» Work to be completed
Return only what lies between the first line of the entries and the line containing "middle pip: (355, 578)", both lines included.

» Data for review
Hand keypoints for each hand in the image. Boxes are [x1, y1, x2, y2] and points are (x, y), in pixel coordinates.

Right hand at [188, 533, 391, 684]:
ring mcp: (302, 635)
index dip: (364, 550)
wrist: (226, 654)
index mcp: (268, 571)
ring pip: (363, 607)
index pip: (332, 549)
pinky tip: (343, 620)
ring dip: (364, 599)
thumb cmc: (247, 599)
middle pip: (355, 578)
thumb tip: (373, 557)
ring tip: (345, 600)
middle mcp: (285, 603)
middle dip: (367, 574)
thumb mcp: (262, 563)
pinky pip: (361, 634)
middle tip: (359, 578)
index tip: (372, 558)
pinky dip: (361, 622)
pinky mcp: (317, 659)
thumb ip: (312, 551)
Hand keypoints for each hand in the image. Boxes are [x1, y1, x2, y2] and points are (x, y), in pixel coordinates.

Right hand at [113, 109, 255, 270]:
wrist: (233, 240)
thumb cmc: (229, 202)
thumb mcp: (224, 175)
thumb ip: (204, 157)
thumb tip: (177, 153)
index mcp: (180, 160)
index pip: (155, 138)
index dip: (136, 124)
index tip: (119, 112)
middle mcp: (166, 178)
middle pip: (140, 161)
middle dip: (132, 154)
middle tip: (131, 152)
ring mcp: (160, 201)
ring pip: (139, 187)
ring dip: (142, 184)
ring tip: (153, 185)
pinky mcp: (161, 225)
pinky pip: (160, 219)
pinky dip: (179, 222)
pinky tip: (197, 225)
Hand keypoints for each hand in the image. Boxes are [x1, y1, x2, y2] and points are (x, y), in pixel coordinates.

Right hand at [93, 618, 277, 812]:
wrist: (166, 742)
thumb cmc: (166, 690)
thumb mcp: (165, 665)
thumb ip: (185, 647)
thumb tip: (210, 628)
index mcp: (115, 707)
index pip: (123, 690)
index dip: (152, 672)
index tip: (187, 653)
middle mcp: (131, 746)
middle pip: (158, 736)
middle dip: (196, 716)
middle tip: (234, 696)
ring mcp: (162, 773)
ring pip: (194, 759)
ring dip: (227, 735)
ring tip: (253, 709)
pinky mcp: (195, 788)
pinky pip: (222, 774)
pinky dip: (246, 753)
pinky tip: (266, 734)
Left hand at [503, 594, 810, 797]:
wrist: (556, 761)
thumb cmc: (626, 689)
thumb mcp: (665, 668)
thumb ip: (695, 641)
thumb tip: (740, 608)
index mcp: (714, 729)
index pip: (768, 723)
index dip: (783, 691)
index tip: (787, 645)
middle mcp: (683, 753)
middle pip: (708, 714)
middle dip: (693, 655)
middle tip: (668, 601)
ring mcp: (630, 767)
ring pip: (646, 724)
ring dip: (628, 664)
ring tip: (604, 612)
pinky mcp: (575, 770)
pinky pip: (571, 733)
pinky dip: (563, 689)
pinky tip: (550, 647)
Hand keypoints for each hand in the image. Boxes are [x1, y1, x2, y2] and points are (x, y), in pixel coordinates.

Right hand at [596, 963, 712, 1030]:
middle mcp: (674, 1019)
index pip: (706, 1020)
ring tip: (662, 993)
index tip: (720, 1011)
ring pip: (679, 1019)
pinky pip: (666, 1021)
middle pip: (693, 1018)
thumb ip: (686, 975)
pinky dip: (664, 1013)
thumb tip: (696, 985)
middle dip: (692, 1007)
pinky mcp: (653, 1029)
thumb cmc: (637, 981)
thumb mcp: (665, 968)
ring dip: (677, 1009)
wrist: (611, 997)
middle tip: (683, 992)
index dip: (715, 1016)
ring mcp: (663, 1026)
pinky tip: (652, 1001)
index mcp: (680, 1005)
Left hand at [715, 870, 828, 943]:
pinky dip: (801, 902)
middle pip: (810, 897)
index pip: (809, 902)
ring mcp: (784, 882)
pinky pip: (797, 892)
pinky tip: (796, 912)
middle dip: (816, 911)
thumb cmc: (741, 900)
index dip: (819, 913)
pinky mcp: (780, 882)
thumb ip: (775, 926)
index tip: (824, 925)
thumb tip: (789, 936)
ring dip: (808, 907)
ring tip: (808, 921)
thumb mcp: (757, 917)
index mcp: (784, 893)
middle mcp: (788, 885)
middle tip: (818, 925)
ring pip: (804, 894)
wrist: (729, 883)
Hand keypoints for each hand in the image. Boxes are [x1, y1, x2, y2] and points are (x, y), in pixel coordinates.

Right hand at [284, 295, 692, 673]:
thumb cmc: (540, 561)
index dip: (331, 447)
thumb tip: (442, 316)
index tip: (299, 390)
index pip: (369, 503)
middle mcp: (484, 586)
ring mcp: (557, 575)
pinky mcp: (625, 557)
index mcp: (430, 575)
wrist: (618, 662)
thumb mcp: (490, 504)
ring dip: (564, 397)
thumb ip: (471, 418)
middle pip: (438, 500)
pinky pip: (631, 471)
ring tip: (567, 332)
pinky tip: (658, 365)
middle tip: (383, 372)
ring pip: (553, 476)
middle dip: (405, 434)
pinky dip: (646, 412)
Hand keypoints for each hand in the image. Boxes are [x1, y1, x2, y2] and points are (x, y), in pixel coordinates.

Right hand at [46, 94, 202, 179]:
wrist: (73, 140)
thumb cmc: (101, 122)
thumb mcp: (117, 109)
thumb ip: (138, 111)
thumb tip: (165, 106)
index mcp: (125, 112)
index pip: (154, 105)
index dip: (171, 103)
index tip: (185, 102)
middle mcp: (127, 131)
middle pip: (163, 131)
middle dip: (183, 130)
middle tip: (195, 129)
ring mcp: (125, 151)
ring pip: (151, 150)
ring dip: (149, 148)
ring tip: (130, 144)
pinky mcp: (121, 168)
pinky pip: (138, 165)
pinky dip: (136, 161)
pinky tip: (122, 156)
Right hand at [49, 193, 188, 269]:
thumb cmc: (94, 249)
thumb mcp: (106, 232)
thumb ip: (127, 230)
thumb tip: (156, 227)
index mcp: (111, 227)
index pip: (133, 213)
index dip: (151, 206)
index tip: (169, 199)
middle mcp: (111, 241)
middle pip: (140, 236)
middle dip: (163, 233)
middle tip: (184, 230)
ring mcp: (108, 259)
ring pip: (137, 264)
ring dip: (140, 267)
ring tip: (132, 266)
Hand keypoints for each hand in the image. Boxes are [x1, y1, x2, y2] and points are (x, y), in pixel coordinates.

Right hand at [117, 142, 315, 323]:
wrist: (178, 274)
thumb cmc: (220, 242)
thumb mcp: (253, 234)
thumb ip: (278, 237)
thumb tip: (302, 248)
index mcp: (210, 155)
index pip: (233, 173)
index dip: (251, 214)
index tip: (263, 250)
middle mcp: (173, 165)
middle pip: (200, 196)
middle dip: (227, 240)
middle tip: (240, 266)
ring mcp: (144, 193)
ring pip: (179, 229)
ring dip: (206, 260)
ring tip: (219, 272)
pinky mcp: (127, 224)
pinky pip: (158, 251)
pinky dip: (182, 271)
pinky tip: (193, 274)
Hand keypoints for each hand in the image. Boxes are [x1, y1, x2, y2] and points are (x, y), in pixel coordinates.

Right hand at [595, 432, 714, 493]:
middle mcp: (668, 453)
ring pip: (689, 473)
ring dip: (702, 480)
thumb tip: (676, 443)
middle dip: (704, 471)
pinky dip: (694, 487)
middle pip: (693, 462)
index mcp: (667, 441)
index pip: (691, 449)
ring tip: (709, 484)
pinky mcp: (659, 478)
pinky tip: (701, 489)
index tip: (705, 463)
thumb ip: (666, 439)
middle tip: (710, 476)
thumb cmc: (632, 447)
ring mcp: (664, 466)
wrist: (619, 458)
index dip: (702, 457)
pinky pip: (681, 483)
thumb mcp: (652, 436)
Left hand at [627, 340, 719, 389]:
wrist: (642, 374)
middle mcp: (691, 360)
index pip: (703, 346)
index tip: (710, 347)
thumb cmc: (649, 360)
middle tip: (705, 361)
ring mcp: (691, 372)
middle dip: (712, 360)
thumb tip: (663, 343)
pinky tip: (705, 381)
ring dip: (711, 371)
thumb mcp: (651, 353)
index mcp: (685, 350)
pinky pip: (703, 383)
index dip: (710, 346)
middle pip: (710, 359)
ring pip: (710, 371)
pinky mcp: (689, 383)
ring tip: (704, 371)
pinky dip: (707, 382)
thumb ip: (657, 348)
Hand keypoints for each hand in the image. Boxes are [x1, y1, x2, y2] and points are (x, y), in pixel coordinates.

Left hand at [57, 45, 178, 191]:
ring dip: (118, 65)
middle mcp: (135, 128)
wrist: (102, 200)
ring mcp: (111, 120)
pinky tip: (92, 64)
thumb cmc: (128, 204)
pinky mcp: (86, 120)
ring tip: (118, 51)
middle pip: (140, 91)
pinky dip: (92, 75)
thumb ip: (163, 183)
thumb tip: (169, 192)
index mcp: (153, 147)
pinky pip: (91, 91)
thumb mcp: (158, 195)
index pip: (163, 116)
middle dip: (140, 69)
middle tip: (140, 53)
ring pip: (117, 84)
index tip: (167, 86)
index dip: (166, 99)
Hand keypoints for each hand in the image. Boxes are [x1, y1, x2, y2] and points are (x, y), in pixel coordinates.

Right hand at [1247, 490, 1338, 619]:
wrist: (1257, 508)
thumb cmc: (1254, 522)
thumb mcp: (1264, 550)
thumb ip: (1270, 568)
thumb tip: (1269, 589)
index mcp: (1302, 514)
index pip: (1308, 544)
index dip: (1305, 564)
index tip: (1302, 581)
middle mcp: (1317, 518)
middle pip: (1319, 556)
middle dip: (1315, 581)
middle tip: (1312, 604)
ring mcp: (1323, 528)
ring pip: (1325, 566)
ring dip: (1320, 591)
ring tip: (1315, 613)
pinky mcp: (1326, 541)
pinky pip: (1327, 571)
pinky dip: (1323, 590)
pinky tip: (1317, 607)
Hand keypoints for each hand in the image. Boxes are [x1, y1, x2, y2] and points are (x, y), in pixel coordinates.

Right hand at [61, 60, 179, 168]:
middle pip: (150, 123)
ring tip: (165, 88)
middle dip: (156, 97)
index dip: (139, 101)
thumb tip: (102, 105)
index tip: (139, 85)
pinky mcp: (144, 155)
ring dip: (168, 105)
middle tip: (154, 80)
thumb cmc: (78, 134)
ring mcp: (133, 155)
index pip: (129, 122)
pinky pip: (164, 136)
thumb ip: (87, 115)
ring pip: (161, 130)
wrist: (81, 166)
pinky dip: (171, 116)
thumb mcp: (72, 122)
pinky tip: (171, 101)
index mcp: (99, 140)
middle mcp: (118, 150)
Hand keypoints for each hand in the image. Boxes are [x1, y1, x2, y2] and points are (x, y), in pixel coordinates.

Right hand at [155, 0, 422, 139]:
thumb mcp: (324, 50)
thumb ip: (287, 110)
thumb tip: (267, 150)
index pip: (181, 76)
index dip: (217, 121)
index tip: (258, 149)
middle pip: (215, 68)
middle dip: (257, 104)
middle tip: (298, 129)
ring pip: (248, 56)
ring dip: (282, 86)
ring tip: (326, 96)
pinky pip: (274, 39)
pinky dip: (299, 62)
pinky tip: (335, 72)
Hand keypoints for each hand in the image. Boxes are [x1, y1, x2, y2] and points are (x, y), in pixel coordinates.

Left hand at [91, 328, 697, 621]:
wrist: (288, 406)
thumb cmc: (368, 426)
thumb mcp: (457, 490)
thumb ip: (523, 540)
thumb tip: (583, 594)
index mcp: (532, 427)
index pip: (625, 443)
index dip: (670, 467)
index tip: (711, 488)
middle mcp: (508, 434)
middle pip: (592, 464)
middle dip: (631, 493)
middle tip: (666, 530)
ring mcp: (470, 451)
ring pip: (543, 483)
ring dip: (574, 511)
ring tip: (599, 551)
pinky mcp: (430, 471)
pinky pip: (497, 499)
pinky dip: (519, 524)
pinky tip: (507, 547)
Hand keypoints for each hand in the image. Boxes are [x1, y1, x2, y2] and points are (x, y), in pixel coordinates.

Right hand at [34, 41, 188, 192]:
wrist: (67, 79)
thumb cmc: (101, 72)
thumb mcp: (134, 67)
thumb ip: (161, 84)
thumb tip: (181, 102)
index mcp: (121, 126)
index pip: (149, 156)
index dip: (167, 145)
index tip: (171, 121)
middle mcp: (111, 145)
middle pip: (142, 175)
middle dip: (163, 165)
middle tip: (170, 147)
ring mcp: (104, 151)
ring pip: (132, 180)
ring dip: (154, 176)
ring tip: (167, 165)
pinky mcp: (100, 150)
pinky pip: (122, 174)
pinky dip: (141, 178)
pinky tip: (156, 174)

» Exercise response
Hand keypoints for each hand in the image. Boxes are [x1, y1, x2, y2] and points are (x, y), in pixel coordinates.

Right hand at [188, 533, 391, 684]:
ring mcp: (302, 635)
index dip: (364, 550)
wrist: (226, 654)
index mcp: (268, 571)
ring pip: (363, 607)
index pip: (332, 549)
pinky tip: (343, 620)
ring dip: (364, 599)
thumb cmc: (247, 599)
middle pip: (355, 578)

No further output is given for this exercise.